I don’t have cable. Instead, I watch a lot of Netflix and YouTube — especially the latter.
Not only is YouTube a fantastic place to watch live music performances, it’s got just about every other kind of content you can think of, from vlogs to recipes to video essays and beyond. Here are a few channels I (Chris) personally subscribe to and make sure to watch every video from.
For as long as I can remember, I’ve fantasized about visiting (and possibly moving to) Japan. One day my dream may come true, but until then, I have to live vicariously through a number of “J-vloggers”. My favorite at the moment is Texan in Tokyo, run by a married couple named Grace (from Texas) and Ryosuke (from Japan).
What I love about their channel is that they take you on various adventures throughout Japan, exploring places like shrines, temple pilgrimages hot springs, restaurants, and Tokyo itself. They also discuss cultural differences between the US and Japan and more.
By now, you’ve probably at least heard of Casey Neistat’s daily vlogs, but if you’ve not gotten around to watching them yet, do it. They’re surprisingly well-produced, and he often has good things to say on a number of topics. A couple of my favorites are “Fat and Lazy” (which always makes me feel like I’m not being nearly proactive enough in life) and “Asleep at the Wheel” (where he discusses the importance of editing in storytelling).

[Entries taken from a collection]
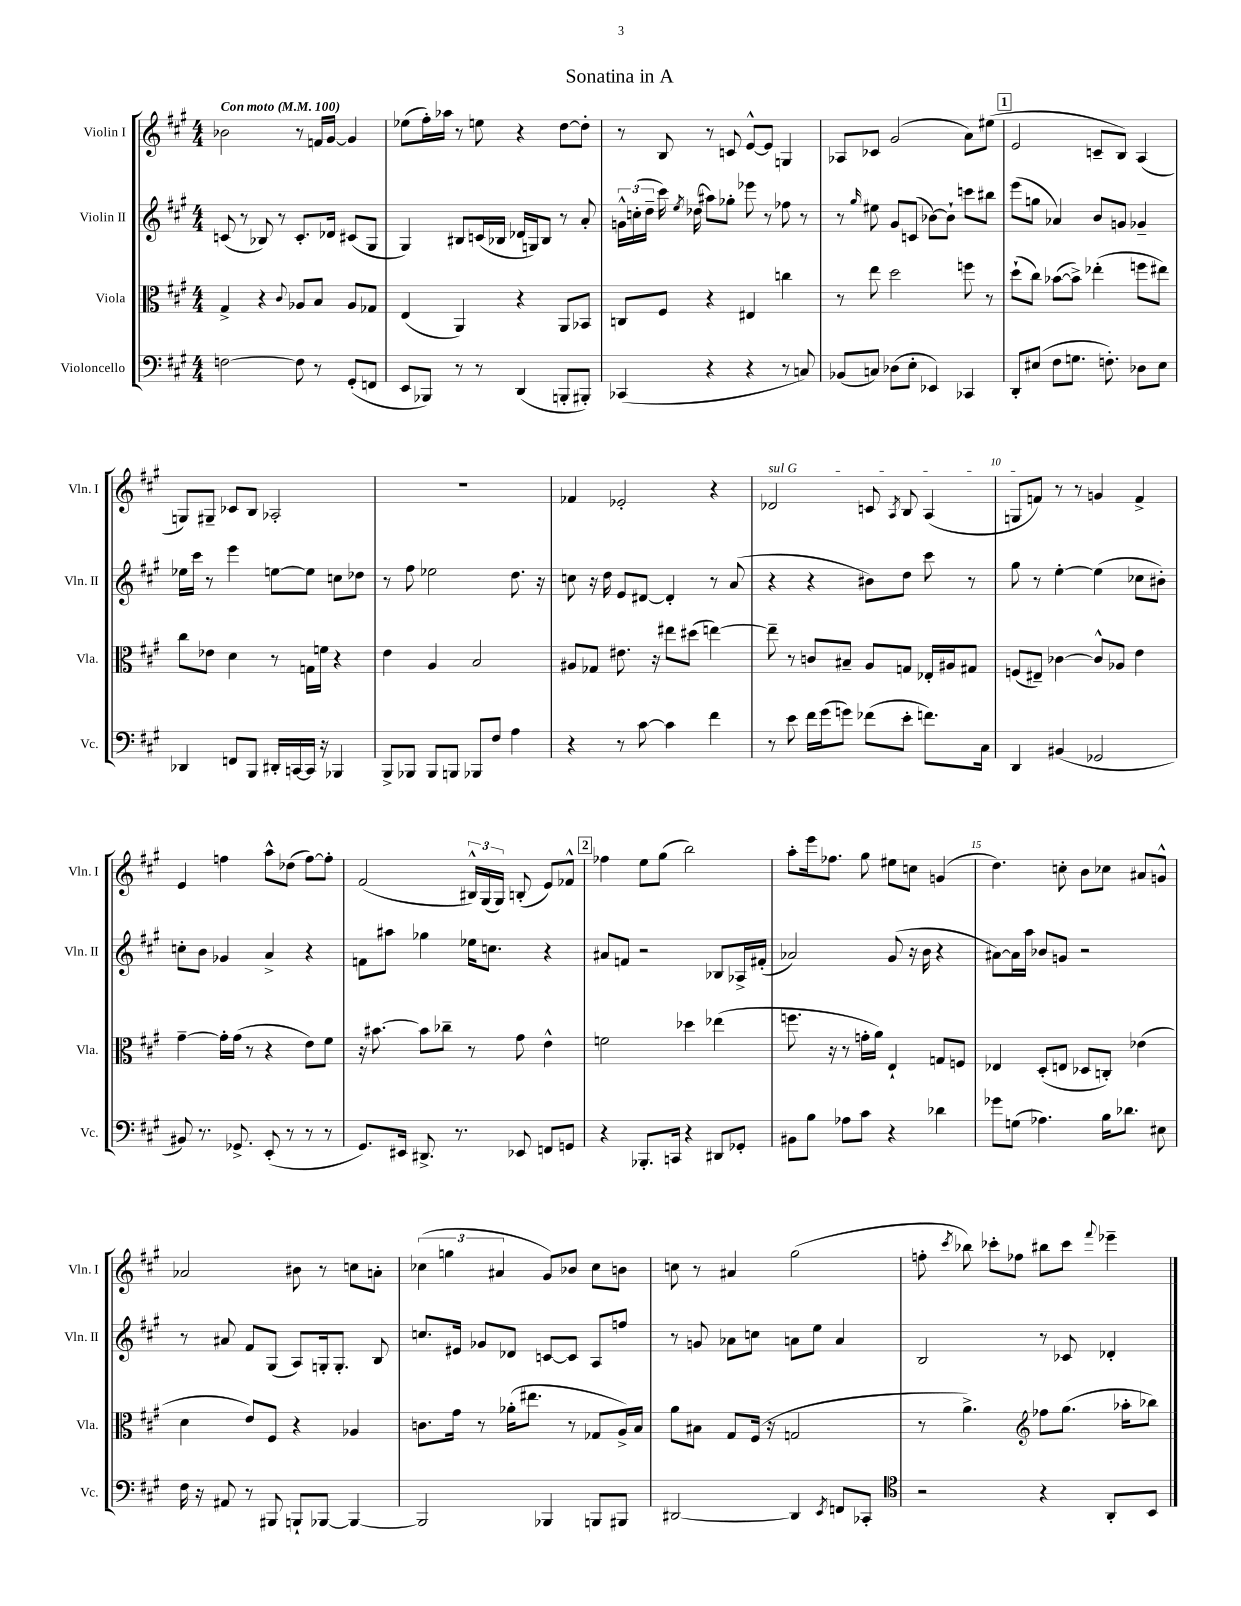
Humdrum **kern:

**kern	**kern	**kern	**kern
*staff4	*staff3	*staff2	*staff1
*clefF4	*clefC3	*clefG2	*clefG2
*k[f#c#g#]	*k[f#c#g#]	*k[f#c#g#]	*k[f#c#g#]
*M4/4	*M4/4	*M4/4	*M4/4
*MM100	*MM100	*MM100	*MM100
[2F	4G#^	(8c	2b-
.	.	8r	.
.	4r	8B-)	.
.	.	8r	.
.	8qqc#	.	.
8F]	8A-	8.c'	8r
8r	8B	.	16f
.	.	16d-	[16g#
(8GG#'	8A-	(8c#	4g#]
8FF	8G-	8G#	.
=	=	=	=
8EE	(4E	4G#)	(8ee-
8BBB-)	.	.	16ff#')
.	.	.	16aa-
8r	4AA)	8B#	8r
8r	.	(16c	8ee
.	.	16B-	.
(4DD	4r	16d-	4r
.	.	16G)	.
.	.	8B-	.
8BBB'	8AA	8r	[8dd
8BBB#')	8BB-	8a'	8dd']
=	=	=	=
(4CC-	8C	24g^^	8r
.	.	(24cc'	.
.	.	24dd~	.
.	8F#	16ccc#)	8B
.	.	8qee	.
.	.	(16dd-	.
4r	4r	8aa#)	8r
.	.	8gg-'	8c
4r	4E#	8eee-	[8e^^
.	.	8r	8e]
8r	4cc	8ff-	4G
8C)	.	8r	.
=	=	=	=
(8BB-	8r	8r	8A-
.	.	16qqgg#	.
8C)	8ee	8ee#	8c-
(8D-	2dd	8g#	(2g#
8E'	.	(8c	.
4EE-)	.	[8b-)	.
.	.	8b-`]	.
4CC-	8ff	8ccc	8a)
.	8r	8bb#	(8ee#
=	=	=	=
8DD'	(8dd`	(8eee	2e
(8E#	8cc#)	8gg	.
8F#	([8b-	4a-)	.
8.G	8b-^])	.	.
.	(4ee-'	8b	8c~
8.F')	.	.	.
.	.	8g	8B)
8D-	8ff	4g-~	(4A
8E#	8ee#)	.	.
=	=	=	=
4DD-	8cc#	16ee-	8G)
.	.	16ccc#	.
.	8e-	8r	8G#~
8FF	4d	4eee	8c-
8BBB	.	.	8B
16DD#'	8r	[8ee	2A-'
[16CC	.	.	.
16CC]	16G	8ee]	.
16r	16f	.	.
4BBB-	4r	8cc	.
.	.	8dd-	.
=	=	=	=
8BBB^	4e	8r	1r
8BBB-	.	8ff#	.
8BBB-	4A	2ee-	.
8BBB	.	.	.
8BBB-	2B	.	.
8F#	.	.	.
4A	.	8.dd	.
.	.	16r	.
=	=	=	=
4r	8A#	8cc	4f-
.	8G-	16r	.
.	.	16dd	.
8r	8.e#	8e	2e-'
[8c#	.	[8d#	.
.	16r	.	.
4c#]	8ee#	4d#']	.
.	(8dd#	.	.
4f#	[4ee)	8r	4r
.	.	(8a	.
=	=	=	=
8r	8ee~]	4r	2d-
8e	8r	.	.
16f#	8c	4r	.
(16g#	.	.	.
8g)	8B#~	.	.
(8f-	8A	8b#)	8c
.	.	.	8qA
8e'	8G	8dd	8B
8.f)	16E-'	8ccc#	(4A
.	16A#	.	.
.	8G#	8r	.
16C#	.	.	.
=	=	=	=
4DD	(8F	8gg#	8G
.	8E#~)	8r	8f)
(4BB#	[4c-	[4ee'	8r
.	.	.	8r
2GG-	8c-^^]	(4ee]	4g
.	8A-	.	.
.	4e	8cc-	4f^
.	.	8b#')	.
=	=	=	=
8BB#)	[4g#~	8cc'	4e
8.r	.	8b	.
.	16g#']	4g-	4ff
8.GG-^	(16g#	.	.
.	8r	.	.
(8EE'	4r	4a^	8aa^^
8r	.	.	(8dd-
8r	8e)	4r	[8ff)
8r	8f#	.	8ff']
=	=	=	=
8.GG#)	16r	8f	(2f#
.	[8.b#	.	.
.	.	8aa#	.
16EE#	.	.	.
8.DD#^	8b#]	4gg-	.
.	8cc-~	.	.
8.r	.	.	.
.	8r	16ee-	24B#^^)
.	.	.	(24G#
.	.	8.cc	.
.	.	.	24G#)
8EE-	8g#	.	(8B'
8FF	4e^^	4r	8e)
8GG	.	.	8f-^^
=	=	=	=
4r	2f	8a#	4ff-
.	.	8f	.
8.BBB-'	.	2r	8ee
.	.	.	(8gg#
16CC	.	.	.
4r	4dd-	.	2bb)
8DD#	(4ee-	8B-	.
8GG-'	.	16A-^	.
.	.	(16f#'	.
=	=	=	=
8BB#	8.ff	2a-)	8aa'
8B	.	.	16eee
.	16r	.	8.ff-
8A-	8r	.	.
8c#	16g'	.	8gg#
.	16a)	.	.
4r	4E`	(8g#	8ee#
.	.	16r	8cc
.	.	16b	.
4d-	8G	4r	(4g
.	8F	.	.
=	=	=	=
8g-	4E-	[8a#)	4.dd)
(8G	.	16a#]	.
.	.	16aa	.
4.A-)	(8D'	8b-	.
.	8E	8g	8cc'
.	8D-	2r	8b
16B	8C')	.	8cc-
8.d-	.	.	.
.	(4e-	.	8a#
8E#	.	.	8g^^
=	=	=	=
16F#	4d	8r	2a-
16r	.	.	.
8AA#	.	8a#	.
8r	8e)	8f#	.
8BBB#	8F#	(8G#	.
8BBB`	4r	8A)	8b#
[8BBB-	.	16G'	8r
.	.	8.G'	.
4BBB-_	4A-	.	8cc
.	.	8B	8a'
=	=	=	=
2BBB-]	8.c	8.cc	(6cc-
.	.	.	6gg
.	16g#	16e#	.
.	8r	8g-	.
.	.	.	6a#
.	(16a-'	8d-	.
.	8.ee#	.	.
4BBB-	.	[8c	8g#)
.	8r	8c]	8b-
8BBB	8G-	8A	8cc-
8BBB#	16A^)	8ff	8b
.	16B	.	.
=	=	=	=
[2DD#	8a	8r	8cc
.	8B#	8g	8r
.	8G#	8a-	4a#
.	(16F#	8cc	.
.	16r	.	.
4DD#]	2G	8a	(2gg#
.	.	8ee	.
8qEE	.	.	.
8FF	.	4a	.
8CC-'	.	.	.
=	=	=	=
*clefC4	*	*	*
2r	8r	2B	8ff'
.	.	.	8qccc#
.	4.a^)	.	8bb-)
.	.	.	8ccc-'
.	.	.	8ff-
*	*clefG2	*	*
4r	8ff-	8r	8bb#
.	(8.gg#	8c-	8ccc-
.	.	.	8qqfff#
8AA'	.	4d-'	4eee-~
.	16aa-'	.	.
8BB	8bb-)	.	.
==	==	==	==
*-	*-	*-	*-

## Task details
Copy the post about YouTube channels in full, word for word. Rely only on the post about YouTube channels.

## Correct response
I don’t have cable. Instead, I watch a lot of Netflix and YouTube — especially the latter.
Not only is YouTube a fantastic place to watch live music performances, it’s got just about every other kind of content you can think of, from vlogs to recipes to video essays and beyond. Here are a few channels I (Chris) personally subscribe to and make sure to watch every video from.
For as long as I can remember, I’ve fantasized about visiting (and possibly moving to) Japan. One day my dream may come true, but until then, I have to live vicariously through a number of “J-vloggers”. My favorite at the moment is Texan in Tokyo, run by a married couple named Grace (from Texas) and Ryosuke (from Japan).
What I love about their channel is that they take you on various adventures throughout Japan, exploring places like shrines, temple pilgrimages hot springs, restaurants, and Tokyo itself. They also discuss cultural differences between the US and Japan and more.
By now, you’ve probably at least heard of Casey Neistat’s daily vlogs, but if you’ve not gotten around to watching them yet, do it. They’re surprisingly well-produced, and he often has good things to say on a number of topics. A couple of my favorites are “Fat and Lazy” (which always makes me feel like I’m not being nearly proactive enough in life) and “Asleep at the Wheel” (where he discusses the importance of editing in storytelling).